**Problems and tasks:**
**a)** In the account of the drive to Tijuana, rewrite the text starting at "Off we went" and ending at "them necessarily fatal.", and replace "sea level" with "zero elevation".
**b)** Extend the account of the drive to Tijuana from the point where it stops.

Our friend Christina called to ask us for a big favor. Poor Christina, her grandmother had died in Minnesota. Her parents had already left for the funeral and Christina needed to renew her visa to the U.S. so she could join them. The nearest U.S. consulate is in Tijuana. Could we drive her there? She was crying on the phone.

Putting my hand over the receiver, I asked Jim what we should do.

“We should drive the poor girl to Tijuana, that’s what we should do,” responded Jim without hesitation.

Jim, Matthew, and I got into the truck and we were off to pick up Christina.

“Thank you so much—I didn’t know who I could ask,” said Christina, who speaks perfect English and teaches at Cetys – one of Mexicali’s universities.

“Christina, it’s no problem—time we took another look at Tijuana, anyway,” said Jim.

Off we went on the long and tricky 135-mile drive to Tijuana. The drive is tricky because you have to go from Mexicali, which is at sea level, to over 4,000 feet. The road up is called La Rumorosa, and is the site of many accidents—most of them necessarily fatal.

**Records provided:**
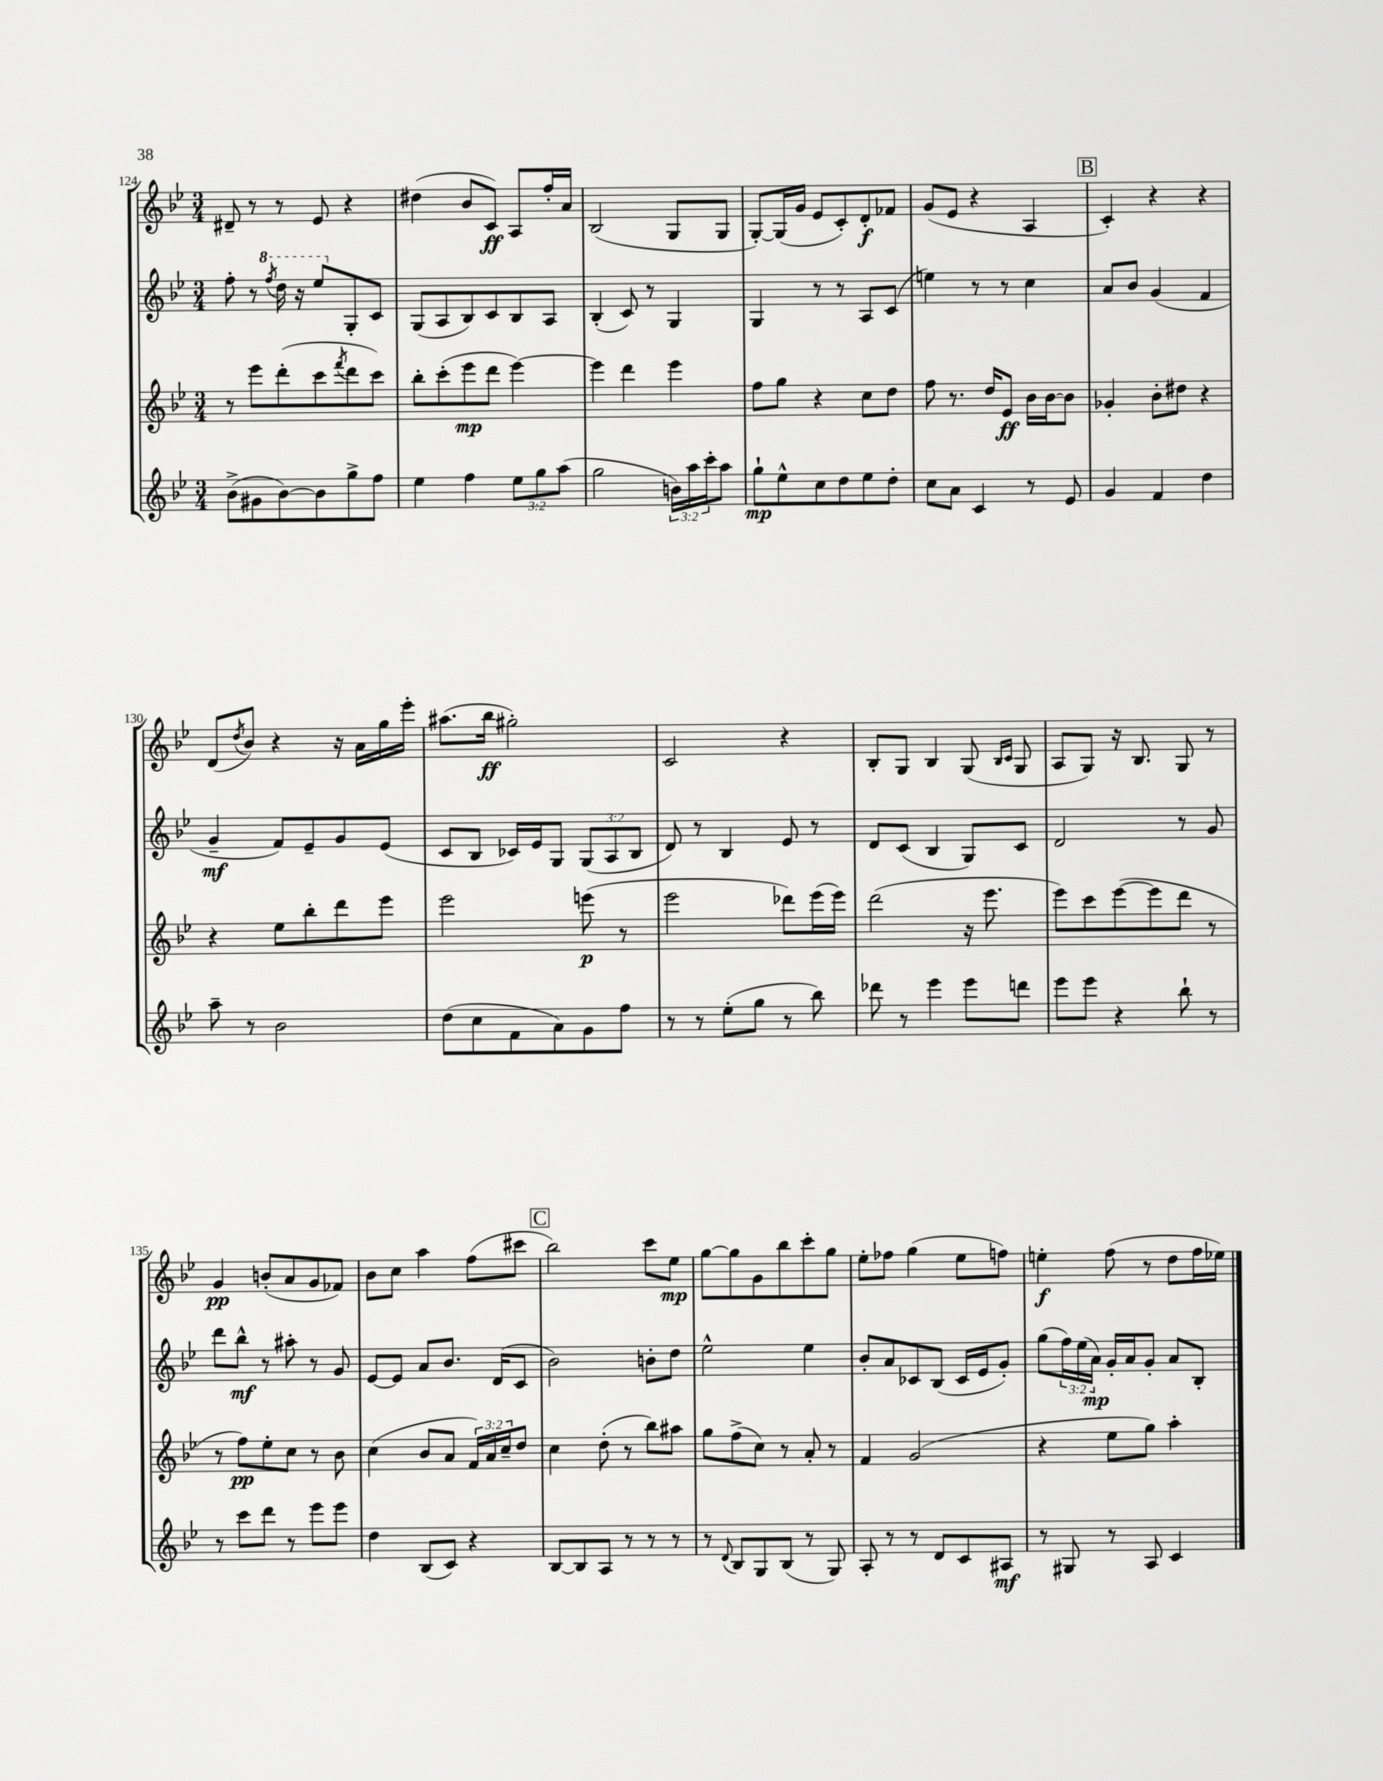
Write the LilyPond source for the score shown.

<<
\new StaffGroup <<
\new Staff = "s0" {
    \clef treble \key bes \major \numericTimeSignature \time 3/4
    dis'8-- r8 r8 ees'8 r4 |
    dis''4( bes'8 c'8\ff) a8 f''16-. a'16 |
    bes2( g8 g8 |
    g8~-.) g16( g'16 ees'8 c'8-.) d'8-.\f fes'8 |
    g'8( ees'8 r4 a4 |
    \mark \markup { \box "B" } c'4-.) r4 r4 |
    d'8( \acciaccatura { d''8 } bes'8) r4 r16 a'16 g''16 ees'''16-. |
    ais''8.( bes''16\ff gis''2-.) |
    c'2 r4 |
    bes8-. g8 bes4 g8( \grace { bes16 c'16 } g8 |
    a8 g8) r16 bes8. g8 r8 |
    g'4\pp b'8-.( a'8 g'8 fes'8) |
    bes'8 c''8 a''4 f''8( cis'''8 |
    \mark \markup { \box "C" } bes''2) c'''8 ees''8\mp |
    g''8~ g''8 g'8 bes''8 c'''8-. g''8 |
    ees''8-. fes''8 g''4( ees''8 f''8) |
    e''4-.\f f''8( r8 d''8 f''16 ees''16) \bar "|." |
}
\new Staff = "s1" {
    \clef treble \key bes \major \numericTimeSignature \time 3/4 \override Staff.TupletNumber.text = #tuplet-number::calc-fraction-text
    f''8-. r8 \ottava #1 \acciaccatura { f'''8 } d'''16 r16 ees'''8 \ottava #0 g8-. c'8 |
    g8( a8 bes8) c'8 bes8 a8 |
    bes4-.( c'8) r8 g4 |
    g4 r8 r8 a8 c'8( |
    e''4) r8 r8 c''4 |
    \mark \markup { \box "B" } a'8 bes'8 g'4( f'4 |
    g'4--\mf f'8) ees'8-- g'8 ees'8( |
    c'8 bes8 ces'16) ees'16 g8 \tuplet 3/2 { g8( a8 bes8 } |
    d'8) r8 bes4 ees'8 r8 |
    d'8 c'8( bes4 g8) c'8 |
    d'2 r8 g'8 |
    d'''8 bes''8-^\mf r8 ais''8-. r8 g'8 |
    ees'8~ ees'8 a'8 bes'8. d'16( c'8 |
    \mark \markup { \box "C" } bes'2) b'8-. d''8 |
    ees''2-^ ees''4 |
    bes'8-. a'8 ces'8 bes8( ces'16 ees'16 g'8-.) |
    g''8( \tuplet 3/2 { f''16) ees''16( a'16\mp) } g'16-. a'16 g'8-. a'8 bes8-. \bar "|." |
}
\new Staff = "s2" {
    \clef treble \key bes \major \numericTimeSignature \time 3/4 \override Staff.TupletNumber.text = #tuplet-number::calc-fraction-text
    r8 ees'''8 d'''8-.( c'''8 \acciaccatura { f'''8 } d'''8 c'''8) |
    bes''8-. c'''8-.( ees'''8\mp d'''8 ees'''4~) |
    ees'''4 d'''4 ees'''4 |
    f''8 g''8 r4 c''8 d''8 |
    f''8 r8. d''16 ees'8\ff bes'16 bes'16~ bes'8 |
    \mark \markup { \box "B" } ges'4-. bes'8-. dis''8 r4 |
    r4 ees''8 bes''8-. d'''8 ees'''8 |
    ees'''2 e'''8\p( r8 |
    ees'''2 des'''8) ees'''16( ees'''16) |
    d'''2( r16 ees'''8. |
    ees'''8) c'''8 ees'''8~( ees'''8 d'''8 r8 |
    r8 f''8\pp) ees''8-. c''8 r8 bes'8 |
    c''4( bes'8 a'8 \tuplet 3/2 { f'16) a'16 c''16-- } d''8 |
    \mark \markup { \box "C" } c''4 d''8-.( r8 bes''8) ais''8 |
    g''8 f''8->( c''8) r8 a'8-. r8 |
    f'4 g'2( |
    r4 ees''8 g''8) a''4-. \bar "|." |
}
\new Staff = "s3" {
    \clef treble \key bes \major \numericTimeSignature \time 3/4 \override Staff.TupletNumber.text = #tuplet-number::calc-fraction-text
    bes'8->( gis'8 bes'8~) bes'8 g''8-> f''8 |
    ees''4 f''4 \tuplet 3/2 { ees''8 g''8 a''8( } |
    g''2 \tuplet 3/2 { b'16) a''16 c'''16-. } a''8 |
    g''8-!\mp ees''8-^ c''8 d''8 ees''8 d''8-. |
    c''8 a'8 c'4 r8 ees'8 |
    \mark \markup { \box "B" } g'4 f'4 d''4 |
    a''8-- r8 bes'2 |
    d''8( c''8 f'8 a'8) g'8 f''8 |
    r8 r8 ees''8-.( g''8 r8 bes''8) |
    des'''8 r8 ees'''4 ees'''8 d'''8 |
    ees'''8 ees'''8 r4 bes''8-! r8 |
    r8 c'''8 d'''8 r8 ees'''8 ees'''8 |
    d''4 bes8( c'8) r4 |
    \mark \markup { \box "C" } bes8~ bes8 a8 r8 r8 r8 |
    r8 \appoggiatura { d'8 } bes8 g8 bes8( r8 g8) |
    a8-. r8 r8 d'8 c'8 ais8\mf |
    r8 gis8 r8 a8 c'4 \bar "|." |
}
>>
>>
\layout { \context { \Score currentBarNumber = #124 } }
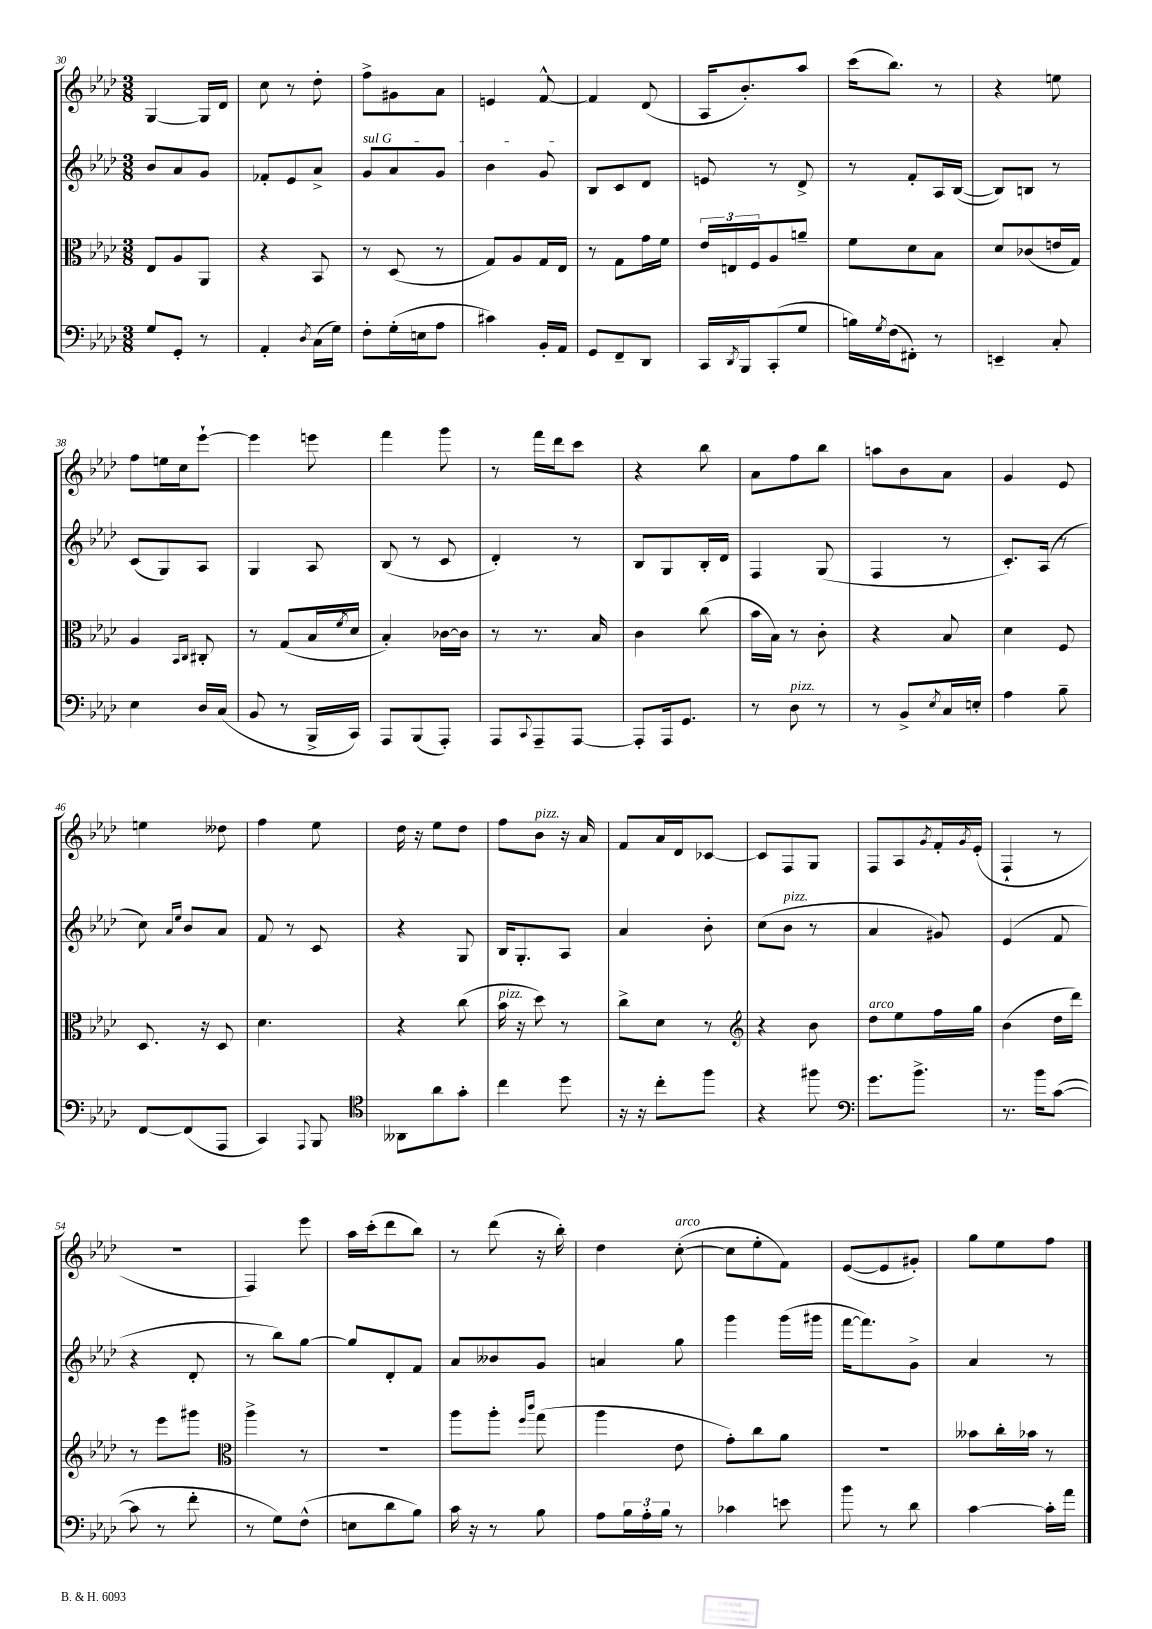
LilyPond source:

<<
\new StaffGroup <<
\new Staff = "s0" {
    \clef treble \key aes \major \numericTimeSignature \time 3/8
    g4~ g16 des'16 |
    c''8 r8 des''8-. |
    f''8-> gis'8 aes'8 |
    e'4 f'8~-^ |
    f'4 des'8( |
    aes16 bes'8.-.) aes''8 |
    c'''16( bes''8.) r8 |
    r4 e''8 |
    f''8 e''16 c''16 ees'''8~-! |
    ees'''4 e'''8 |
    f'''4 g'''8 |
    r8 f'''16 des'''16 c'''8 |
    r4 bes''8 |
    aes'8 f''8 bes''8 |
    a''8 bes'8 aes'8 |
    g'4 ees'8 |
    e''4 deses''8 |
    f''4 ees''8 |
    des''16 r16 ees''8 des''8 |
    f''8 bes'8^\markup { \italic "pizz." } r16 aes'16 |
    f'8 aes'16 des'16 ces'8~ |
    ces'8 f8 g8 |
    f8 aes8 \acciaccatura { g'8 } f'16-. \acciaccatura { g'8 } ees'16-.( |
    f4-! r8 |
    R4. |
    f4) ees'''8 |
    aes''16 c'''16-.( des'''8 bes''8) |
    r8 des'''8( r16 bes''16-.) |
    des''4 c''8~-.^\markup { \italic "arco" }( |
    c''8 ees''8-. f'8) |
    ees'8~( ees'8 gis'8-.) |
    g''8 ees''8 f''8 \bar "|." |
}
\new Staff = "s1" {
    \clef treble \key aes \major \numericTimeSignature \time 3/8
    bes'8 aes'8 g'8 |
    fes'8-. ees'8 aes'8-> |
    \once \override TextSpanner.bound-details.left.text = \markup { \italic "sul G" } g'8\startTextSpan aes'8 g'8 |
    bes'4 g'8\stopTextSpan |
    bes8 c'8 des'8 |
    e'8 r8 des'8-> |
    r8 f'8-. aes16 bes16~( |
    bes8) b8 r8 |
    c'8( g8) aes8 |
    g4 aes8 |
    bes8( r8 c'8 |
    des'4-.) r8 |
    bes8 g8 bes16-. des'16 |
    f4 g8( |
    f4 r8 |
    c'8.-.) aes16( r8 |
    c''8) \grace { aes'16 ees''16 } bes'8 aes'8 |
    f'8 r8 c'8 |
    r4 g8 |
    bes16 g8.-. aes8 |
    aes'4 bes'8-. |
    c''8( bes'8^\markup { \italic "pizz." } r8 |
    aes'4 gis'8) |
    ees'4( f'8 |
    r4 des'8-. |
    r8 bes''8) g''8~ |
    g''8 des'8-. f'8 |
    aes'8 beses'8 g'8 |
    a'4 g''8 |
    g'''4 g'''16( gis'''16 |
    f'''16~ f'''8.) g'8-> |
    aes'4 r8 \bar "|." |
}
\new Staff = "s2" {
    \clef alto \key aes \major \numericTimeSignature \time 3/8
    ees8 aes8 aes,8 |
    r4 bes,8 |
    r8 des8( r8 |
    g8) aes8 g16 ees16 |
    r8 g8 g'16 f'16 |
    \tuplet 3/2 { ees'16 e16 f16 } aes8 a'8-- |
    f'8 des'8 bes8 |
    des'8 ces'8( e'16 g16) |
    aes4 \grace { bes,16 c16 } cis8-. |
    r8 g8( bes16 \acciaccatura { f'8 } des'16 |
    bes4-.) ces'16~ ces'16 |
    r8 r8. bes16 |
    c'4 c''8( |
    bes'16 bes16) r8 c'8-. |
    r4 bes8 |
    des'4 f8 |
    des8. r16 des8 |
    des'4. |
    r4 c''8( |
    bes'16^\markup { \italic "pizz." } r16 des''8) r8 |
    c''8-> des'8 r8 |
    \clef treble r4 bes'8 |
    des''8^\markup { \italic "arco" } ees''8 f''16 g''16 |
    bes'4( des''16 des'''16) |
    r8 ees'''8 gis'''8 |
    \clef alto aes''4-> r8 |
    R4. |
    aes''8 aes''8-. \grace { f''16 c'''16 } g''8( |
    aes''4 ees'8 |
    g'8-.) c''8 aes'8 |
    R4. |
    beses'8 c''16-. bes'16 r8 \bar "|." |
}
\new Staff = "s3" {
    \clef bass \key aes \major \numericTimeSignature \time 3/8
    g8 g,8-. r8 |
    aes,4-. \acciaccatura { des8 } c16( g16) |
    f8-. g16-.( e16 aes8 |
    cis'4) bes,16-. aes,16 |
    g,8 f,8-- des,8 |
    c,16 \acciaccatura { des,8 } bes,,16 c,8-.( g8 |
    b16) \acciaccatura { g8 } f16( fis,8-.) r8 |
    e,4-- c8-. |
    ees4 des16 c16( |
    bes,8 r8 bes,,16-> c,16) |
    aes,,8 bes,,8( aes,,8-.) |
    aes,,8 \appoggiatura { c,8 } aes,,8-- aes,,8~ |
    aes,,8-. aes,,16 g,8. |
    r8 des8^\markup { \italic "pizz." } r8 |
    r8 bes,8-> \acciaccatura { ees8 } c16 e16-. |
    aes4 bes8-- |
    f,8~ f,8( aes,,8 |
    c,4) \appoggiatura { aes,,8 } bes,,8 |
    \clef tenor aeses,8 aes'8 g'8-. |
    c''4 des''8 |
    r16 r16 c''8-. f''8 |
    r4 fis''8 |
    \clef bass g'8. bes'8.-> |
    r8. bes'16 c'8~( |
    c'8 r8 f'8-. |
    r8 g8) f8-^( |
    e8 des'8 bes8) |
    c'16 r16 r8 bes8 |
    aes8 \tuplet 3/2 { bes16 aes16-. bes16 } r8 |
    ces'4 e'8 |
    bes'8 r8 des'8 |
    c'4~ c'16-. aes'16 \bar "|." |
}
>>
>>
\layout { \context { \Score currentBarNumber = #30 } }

**Results by task:**
**a)**
Off we went on the long and tricky 135-mile drive to Tijuana. The drive is tricky because you have to go from Mexicali, which is at zero elevation, to over 4,000 feet. The road up is called La Rumorosa, and is the site of many accidents—most of them necessarily fatal.

**b)**
Of course La Rumorosa posed no threat for Jim who gunned it up all the way up—as Christina, Matthew and I rode in total silence.

When we finally reached the top, we found ourselves on a high green plateau. The weather was cool and balmy—we could have been a million miles from Mexicali.

La Rumorosa took us directly to a toll station for the road to Tijuana—a modern highway which takes you down slowly to Tijuana, were we arrived right around 11:00am.

Christina guided us to the U.S. Consulate. She had already made her visa appointment via the Internet.

“You can make the appointment on the Internet—that’s great,” I said.

“Yes,” answered Christina, “you can even become a U.S. Consulate Facebook fan on the Internet.”

“Well, I’ll be a grease monkey’s uncle,” replied Jim pulling up in front of the U.S. Consulate.

“I have no idea how long this will take, but I can call your cell phone when I’m through,” said Christina.

“OK,” I said.

U.S. Consulate - Tijuana

U.S. Consulate – Tijuana

As Christina was getting out of the truck, Jim took a photo of the consulate. Quickly, two armed guards rushed towards the car. Before they could reach us, Jim revved up the truck and we were off. “No way I’m gonna let them guards get their hands on our camera,” said Jim.

We found ourselves going north on a large two-lane highway. After only about a half a mile from the consulate, Matthew said, “Look, there’s a huge minaret over there!”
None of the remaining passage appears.